Every year there’s a new savior for magazine publishers. Last year it was video. The funny thing is, while many more publishers are doing video today (and some are even making money on it), the buzz has faded a bit. That’s because enough publishers are doing it that they now realize video does require investment, it does require staff, and it does not usher in a wave of new revenue for everyone who tries it.
This year, it’s all about user generated content and social media. However, a Newsweek.com article says user generated content may have peaked before it’s really started. The article cites the continued inaccuracies of Wikipedia and scammers running rampant on sites such as Craigslist as reconfirming the power of the "expert." While most publishers cite the 80-20 rule for user content (80 percent of the feedback is generated by 20 percent of the users), the Newsweek article says the ratio is even more skewed, with 1 percent of Wikipedia users accounting for 50 percent of the contributions.
Yes, I’m aware of the irony of a struggling "old media" brand calling out what could be the defining media trend of the next decade, as well as limiting its examples to the shortcomings of Wikipedia and Craigslist. However, the article does represent further evidence that publishing CEOs need to stop acting like the front row at a Hannah Montana concert when it comes to the idea of user generated content and apply more critical thinking to their approach. "Some of our forums have been great while others have been failures," said Alec Dann, general manager of Hanley Wood Magazines Online, at the ABM Digital Velocity conference this week. "You have to have the staff to do it right, and a lot of b-to-b companies don’t want to do that."
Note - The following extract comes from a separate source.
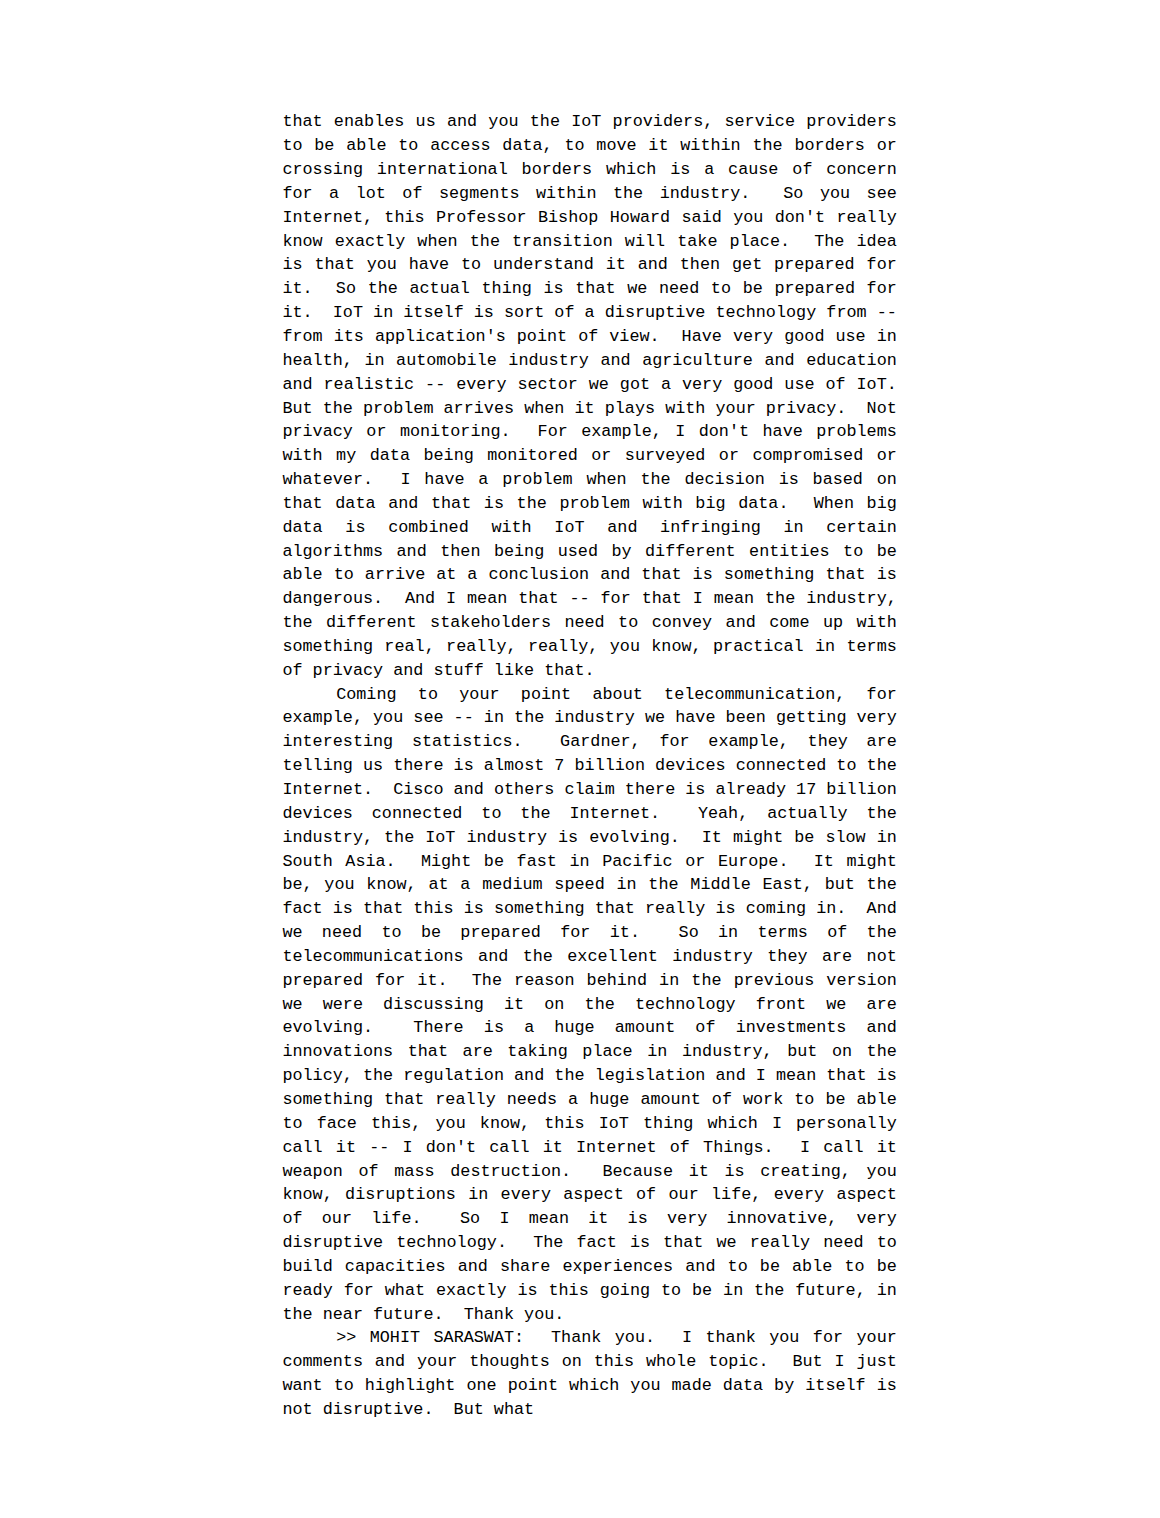that enables us and you the IoT providers, service providers to be able to access data, to move it within the borders or crossing international borders which is a cause of concern for a lot of segments within the industry. So you see Internet, this Professor Bishop Howard said you don't really know exactly when the transition will take place. The idea is that you have to understand it and then get prepared for it. So the actual thing is that we need to be prepared for it. IoT in itself is sort of a disruptive technology from -- from its application's point of view. Have very good use in health, in automobile industry and agriculture and education and realistic -- every sector we got a very good use of IoT. But the problem arrives when it plays with your privacy. Not privacy or monitoring. For example, I don't have problems with my data being monitored or surveyed or compromised or whatever. I have a problem when the decision is based on that data and that is the problem with big data. When big data is combined with IoT and infringing in certain algorithms and then being used by different entities to be able to arrive at a conclusion and that is something that is dangerous. And I mean that -- for that I mean the industry, the different stakeholders need to convey and come up with something real, really, really, you know, practical in terms of privacy and stuff like that.
Coming to your point about telecommunication, for example, you see -- in the industry we have been getting very interesting statistics. Gardner, for example, they are telling us there is almost 7 billion devices connected to the Internet. Cisco and others claim there is already 17 billion devices connected to the Internet. Yeah, actually the industry, the IoT industry is evolving. It might be slow in South Asia. Might be fast in Pacific or Europe. It might be, you know, at a medium speed in the Middle East, but the fact is that this is something that really is coming in. And we need to be prepared for it. So in terms of the telecommunications and the excellent industry they are not prepared for it. The reason behind in the previous version we were discussing it on the technology front we are evolving. There is a huge amount of investments and innovations that are taking place in industry, but on the policy, the regulation and the legislation and I mean that is something that really needs a huge amount of work to be able to face this, you know, this IoT thing which I personally call it -- I don't call it Internet of Things. I call it weapon of mass destruction. Because it is creating, you know, disruptions in every aspect of our life, every aspect of our life. So I mean it is very innovative, very disruptive technology. The fact is that we really need to build capacities and share experiences and to be able to be ready for what exactly is this going to be in the future, in the near future. Thank you.
>> MOHIT SARASWAT: Thank you. I thank you for your comments and your thoughts on this whole topic. But I just want to highlight one point which you made data by itself is not disruptive. But what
Ain’t that the truth. One CEO-level attendee at ABM Digital Velocity said, "We’re all moving to a relationship with the audience. I don’t mean to say that our friends in editorial will become extinct, but …"
Well, even if he doesn’t mean that, plenty of other publishers (especially on the b-to-b side) are salivating at the prospect of eliminating that pesky editorial staff in favor of a few monitors of audience content.
Yes, social media and user-generated content are great opportunities (and I think they will be huge). Yes, editors need to redefine their approach and facilitate the two-way conversation. But user-generated content doesn’t offer a quick fix or justify completely abandoning the backbone of your content strategy. User generated content is another tool for the toolbox.